Task goal> Retype the entries below from the very first line through the line containing "Acest site web", keeping every character unchanged.

START Data shown

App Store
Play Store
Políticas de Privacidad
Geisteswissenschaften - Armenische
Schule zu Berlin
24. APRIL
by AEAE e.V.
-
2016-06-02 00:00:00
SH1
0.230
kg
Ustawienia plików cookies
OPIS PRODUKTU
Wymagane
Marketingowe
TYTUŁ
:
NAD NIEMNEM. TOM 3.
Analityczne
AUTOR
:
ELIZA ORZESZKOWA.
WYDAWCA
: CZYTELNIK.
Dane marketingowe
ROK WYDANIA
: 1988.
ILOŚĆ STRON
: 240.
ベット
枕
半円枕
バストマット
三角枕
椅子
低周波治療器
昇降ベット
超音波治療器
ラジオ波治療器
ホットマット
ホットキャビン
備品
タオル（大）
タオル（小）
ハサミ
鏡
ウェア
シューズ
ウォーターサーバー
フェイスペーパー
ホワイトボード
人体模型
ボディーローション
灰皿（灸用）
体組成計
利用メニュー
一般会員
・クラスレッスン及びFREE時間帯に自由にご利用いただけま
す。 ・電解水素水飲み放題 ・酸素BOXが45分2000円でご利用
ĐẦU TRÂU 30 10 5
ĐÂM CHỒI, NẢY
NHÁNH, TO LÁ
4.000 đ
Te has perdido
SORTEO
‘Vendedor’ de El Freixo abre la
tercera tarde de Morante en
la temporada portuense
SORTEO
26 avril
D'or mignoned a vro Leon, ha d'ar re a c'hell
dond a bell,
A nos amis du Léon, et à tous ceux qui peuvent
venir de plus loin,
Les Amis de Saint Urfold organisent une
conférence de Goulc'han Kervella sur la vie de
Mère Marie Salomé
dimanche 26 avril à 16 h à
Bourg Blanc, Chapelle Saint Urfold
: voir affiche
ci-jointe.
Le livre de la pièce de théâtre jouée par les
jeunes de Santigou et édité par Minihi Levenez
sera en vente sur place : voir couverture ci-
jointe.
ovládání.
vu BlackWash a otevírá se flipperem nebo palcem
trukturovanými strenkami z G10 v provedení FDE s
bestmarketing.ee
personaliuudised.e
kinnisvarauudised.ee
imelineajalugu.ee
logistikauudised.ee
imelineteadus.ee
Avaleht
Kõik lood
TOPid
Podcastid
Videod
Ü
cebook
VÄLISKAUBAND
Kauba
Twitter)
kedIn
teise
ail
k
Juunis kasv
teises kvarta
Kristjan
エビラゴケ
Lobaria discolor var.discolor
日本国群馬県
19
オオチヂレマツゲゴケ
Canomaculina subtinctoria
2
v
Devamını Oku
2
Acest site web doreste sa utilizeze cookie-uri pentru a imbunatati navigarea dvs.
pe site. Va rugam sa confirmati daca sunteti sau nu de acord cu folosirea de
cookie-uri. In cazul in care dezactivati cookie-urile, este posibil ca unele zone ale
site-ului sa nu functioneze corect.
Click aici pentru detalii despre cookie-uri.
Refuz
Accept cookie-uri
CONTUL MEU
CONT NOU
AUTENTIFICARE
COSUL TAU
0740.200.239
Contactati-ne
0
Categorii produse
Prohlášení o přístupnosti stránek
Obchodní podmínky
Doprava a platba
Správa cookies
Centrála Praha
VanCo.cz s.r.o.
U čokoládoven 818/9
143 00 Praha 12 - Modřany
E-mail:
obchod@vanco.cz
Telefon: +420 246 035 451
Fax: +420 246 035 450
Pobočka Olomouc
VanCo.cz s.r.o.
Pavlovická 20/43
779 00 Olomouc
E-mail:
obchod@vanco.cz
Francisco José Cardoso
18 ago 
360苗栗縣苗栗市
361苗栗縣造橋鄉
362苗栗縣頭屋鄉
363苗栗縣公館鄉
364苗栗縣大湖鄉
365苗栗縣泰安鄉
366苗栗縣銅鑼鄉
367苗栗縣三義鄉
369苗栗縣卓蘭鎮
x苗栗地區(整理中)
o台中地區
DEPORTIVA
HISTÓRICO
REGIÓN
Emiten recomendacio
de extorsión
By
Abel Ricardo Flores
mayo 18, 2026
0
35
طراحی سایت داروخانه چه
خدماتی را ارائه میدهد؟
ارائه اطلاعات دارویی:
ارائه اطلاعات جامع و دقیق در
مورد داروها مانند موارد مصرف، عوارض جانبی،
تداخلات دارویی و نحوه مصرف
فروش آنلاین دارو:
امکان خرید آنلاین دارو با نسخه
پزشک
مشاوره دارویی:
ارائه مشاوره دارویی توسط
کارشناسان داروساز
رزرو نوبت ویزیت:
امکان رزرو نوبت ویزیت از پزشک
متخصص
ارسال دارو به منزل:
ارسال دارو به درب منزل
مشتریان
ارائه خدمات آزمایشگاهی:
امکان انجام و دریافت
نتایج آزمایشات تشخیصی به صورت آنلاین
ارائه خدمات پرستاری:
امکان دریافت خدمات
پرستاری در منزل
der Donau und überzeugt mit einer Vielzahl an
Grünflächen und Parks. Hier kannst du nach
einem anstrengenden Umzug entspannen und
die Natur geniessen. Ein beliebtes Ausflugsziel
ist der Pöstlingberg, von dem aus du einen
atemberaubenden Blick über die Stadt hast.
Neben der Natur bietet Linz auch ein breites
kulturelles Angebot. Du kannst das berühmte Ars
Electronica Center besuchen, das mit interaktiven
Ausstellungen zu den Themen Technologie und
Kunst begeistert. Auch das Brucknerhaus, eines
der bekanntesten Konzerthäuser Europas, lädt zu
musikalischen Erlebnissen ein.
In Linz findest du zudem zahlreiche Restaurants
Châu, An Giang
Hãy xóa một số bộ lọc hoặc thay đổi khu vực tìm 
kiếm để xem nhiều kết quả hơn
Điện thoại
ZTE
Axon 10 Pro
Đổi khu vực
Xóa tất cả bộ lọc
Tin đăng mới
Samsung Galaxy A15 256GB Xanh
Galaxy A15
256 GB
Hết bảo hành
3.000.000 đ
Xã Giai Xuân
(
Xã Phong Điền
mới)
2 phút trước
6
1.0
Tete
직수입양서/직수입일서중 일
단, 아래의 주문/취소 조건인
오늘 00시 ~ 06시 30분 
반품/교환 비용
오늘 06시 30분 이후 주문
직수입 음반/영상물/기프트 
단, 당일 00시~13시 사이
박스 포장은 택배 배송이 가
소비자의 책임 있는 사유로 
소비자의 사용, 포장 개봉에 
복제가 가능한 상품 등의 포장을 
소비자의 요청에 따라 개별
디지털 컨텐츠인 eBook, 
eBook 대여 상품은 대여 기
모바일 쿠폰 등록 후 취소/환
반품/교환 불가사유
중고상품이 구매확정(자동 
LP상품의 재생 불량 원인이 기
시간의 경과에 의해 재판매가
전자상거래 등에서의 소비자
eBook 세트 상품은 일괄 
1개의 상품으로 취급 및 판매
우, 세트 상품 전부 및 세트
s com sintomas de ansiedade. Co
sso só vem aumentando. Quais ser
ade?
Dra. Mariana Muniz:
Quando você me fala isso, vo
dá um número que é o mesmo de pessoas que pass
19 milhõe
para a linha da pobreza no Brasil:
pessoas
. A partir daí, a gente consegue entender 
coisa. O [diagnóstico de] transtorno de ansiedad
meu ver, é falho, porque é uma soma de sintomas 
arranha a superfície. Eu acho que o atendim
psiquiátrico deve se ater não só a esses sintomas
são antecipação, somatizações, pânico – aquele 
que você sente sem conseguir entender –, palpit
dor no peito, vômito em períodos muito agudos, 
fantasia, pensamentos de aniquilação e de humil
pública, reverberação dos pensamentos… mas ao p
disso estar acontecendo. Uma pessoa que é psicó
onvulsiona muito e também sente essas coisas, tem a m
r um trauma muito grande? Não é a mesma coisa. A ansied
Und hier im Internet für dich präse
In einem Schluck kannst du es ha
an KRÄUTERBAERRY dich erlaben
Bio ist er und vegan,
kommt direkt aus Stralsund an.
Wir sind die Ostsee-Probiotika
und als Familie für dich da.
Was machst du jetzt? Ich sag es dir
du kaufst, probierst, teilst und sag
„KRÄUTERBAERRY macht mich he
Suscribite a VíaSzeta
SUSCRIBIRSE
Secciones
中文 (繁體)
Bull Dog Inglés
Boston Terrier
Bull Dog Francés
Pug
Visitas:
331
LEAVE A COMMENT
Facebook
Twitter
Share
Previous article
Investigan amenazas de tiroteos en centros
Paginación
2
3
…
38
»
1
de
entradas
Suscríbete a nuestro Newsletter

END Data shown

Written solution>
App Store
Play Store
Políticas de Privacidad
Geisteswissenschaften - Armenische
Schule zu Berlin
24. APRIL
by AEAE e.V.
-
2016-06-02 00:00:00
SH1
0.230
kg
Ustawienia plików cookies
OPIS PRODUKTU
Wymagane
Marketingowe
TYTUŁ
:
NAD NIEMNEM. TOM 3.
Analityczne
AUTOR
:
ELIZA ORZESZKOWA.
WYDAWCA
: CZYTELNIK.
Dane marketingowe
ROK WYDANIA
: 1988.
ILOŚĆ STRON
: 240.
ベット
枕
半円枕
バストマット
三角枕
椅子
低周波治療器
昇降ベット
超音波治療器
ラジオ波治療器
ホットマット
ホットキャビン
備品
タオル（大）
タオル（小）
ハサミ
鏡
ウェア
シューズ
ウォーターサーバー
フェイスペーパー
ホワイトボード
人体模型
ボディーローション
灰皿（灸用）
体組成計
利用メニュー
一般会員
・クラスレッスン及びFREE時間帯に自由にご利用いただけま
す。 ・電解水素水飲み放題 ・酸素BOXが45分2000円でご利用
ĐẦU TRÂU 30 10 5
ĐÂM CHỒI, NẢY
NHÁNH, TO LÁ
4.000 đ
Te has perdido
SORTEO
‘Vendedor’ de El Freixo abre la
tercera tarde de Morante en
la temporada portuense
SORTEO
26 avril
D'or mignoned a vro Leon, ha d'ar re a c'hell
dond a bell,
A nos amis du Léon, et à tous ceux qui peuvent
venir de plus loin,
Les Amis de Saint Urfold organisent une
conférence de Goulc'han Kervella sur la vie de
Mère Marie Salomé
dimanche 26 avril à 16 h à
Bourg Blanc, Chapelle Saint Urfold
: voir affiche
ci-jointe.
Le livre de la pièce de théâtre jouée par les
jeunes de Santigou et édité par Minihi Levenez
sera en vente sur place : voir couverture ci-
jointe.
ovládání.
vu BlackWash a otevírá se flipperem nebo palcem
trukturovanými strenkami z G10 v provedení FDE s
bestmarketing.ee
personaliuudised.e
kinnisvarauudised.ee
imelineajalugu.ee
logistikauudised.ee
imelineteadus.ee
Avaleht
Kõik lood
TOPid
Podcastid
Videod
Ü
cebook
VÄLISKAUBAND
Kauba
Twitter)
kedIn
teise
ail
k
Juunis kasv
teises kvarta
Kristjan
エビラゴケ
Lobaria discolor var.discolor
日本国群馬県
19
オオチヂレマツゲゴケ
Canomaculina subtinctoria
2
v
Devamını Oku
2
Acest site web doreste sa utilizeze cookie-uri pentru a imbunatati navigarea dvs.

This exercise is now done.